Max: Another Aha moment here. The big tippers like to party on Saturday. The male patrons in both categories are leaving larger maximum tips on Saturday. Our females leave the largest maximum tips on Sat and Sun. The largest is observed by smoking females on Saturday, and non-smoking women on Sunday.


Box Plot Comparison

Let’s just rehash our previous graph with another view, this time using a classic boxplot to get a sense of the distribution within each group.

Sex, Day of the Week, and Tips


df1.boxplot(column='tip', by=['sex', 'smoker', 'day'])
plt.xticks(rotation=90)
plt.show()


Observations: BoxPlot

Take a look at non-smoking females on Friday, and smoking females on Sunday. These are hyper condensed distributions compared to our other groups. If we were involved in the analysis of the business, we should find out if this is because there is a tiny representative sample size, or if there is something unique about these visitors because this is odd.

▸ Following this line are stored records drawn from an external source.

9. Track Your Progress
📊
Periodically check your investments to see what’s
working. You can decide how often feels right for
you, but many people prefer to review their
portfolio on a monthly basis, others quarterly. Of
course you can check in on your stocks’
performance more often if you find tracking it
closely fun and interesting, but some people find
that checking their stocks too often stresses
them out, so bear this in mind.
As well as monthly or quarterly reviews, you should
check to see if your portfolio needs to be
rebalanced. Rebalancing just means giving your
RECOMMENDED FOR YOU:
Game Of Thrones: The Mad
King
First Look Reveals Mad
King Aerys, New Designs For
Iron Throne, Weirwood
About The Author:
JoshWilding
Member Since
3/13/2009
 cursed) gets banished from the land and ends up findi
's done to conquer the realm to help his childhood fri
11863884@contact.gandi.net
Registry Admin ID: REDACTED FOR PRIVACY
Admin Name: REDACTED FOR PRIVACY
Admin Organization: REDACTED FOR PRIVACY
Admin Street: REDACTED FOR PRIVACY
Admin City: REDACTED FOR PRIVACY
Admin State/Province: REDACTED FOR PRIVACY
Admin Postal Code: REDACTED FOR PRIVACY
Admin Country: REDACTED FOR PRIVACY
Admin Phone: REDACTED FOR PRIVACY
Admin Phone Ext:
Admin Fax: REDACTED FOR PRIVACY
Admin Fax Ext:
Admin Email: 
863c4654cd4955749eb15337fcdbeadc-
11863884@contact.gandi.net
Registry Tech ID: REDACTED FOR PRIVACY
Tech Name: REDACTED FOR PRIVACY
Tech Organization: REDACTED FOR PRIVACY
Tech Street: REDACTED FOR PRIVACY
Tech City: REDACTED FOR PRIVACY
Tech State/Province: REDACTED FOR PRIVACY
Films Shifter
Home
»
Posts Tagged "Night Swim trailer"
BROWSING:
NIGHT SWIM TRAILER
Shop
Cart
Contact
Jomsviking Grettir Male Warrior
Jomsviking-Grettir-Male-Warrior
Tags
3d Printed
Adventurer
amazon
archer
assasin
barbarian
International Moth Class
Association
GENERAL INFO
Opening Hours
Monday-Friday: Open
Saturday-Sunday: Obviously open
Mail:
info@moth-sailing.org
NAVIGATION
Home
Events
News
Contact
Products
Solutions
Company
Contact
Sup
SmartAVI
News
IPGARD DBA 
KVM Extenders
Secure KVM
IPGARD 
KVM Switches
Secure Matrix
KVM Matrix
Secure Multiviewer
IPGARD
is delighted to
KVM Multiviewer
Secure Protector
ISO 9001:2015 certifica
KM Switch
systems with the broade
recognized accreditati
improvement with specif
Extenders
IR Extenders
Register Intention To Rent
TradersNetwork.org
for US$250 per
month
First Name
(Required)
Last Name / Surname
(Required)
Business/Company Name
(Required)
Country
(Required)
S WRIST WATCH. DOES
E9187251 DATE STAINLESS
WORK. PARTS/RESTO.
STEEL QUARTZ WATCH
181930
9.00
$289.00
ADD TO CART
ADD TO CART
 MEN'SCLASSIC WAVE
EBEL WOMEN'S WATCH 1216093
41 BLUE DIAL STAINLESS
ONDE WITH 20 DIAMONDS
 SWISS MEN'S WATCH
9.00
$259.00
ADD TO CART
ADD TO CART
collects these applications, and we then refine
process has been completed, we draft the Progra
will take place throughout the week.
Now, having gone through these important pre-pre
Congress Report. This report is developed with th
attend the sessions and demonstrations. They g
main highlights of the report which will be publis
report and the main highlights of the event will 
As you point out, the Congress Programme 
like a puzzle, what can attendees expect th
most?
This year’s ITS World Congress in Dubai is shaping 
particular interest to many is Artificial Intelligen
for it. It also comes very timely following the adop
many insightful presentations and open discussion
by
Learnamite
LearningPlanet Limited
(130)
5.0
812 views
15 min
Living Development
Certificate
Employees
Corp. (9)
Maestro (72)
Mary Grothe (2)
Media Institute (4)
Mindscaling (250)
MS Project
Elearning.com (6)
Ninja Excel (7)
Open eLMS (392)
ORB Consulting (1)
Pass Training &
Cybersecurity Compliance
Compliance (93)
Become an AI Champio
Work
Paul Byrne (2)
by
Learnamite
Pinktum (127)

There’s also a new twist. When we view the data like this, we can spot our outliers, which don’t actually represent the braoder group as we first assumed! It turns out that our male, smoking, big tippers on Saturday, are actually just a single large tipper, though they do tip higher on average compared to non-smokers on a Saturday. In contrast, it turns out that men who DON’T smoke and visit on Saturday are more likely to reward their waitstaff with a larger single tip.

There are more twists to consider if you look closely, but our larger trends remain true.

Binarize Data - The Easy Way

For plotting, it’s often useful to re-code string entries into integer values in a process caled Binarization.

We’ll model this with our sex categories, male and female, which we’ll represent as the simple 0 or 1 binary paradigm. We’ll use pd.Categorical to select a column to translate into our new binary codes.


df1['sex'] = pd.Categorical(df1.sex).codes


As you can see, our one line of code changed all entries previously coded as male became 1 and all entries for female became 0.

Written on March 27, 2018